The China Earthquake Networks Centre said the initial explosion, in a city with a population of around 15 million, had a power equivalent to three tonnes of TNT detonating, while the second was the equivalent of 21 tonnes. 
The second was so big that satellites orbiting Earth picked it up as well.
But such measured, thoughtful reporting isn't good enough for people like Adams.

Nope.  He has to claim that the Tianjin explosions were carried out by American "space weapons," and that China and the United States are "already at war," because of China's devaluation of the yuan:
Chinese dissidents have told Natural News they have reason to believe the attack on Tianjin is a warning shot from the United States, which is terrified that China is on the verge of announcing its own gold-backed currency while declaring a fire sale on U.S. debt holdings. 
The actions would collapse the U.S. dollar and destroy the U.S. economy, sending the United States into economic freefall. The "Rod of God" weapon deployment by the U.S. Pentagon, we're told, was America's "shot across the bow" to send a powerful warning message to China while disguising the attack as a domestic chemical explosion.
What evidence does he have?  Apparently people saw helicopters in the air immediately before the blast occurred.  Also, the Chinese government is controlling the movement of tourists, requiring them to register their passport numbers and hotel accommodations with officials.  (Didn't they already?)

'nuff said.  The only possible explanation is that the United States is blowing up Chinese seaports using space weapons.  Because that's credible.

What's next?  Claiming that there's a ground war being fought entirely between groups of crisis actors?  After all, why wage an actual war when you can just trick all the sheeple with footage of fake battles and false flags?

Okay, maybe Adams really is pulling our legs, here.  Maybe he's entirely in it for the ad revenue, and is making shit up, Weekly World News-style, just to keep us coming back.  But if you read what he writes, he sounds as if he's entirely serious.

Which brings up the troubling question of how many of his readers believe all of this stuff.  Are there really that many folks out there who think that everything in the mainstream news is false?  Because the way Natural News links get passed around on social media can't just be explained by the "Hey, you'll never guess what Mike Adams is claiming today!" phenomenon.
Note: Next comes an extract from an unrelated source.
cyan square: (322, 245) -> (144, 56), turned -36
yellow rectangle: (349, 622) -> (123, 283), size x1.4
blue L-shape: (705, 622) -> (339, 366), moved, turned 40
I dunno.  I find the whole thing troubling.  Not that it's impossible that Adams himself is paranoid; paranoia is, unfortunately, an all too real manifestation of some psychiatric disorders.  But the fact that enough readers exist to keep Natural News in business scares the hell out of me.

Because if that many people actually believe that the United States is blowing up Chinese cities with ray guns from space, I'm ready to concede defeat on the skepticism and move on to writing fiction full time.  After all, if it works for Mike Adams, it can work for me.

1 comment:

  1. As with people like Uri Geller, who fought James Randi for decades on whether or not he was a charlatain (he now calls himself a "mystifier" and has been financially successful throughout/regardless)... Once your morals slide into bullshit and it becomes lucrative, you can either perpetually double-down on whether it's bullshit or not, or you can come clean about your agenda and watch your revenue stream evaporate.
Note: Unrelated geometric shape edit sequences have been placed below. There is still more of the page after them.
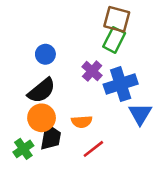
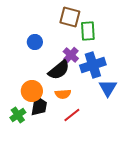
brown square: (117, 19) -> (70, 17), moved
green rectangle: (114, 40) -> (88, 31), turned -30
black semicircle: (42, 91) -> (59, 70), moved

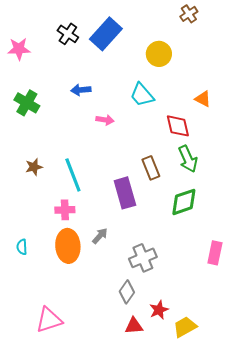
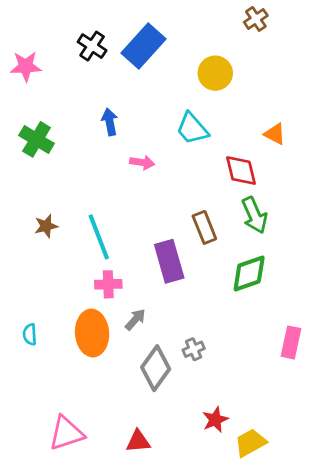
blue arrow: (81, 90) -> (110, 122), turned 84
pink cross: (65, 210) -> (108, 284), moved
gray cross: (143, 258) -> (194, 349), size x0.6
gray diamond: (127, 292) -> (156, 368), moved, size x1.4
red triangle: (134, 326) -> (138, 441), moved

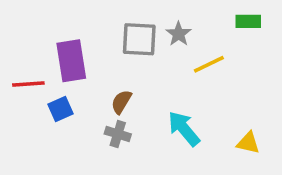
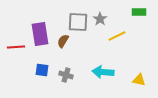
brown semicircle: (121, 102) -> (63, 41), moved
blue square: (61, 109) -> (42, 70), moved, turned 32
cyan arrow: (184, 129) -> (103, 72), turned -45

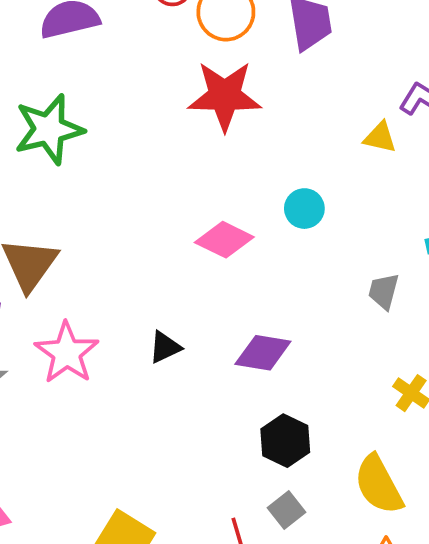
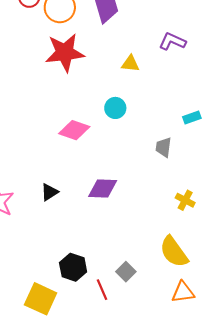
yellow triangle: (380, 137) -> (130, 64), moved
black hexagon: (285, 441) -> (73, 267), moved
    We see people caught in this feedback loop a lot... and despite the fact that all parties involved become acutely aware of the bullshit, the controversy allows the feedback loop to spin indefinitely, allowing people the enjoyment... the hobby... of picking a side in the manufactured debate.

    Psychologists will tell you that liars, through the act of retelling their lies, learn to regard them as truth. A bullshit swirl, wherein everyone has a pretty good idea that it's bullshit, only needs to stay relevant... the ceaseless march of time and the persistent retelling of said bullshit gives it some wierd form of reverence. Old bullshit somehow gains automatic quotients of validity (see: religion, classic bullshit).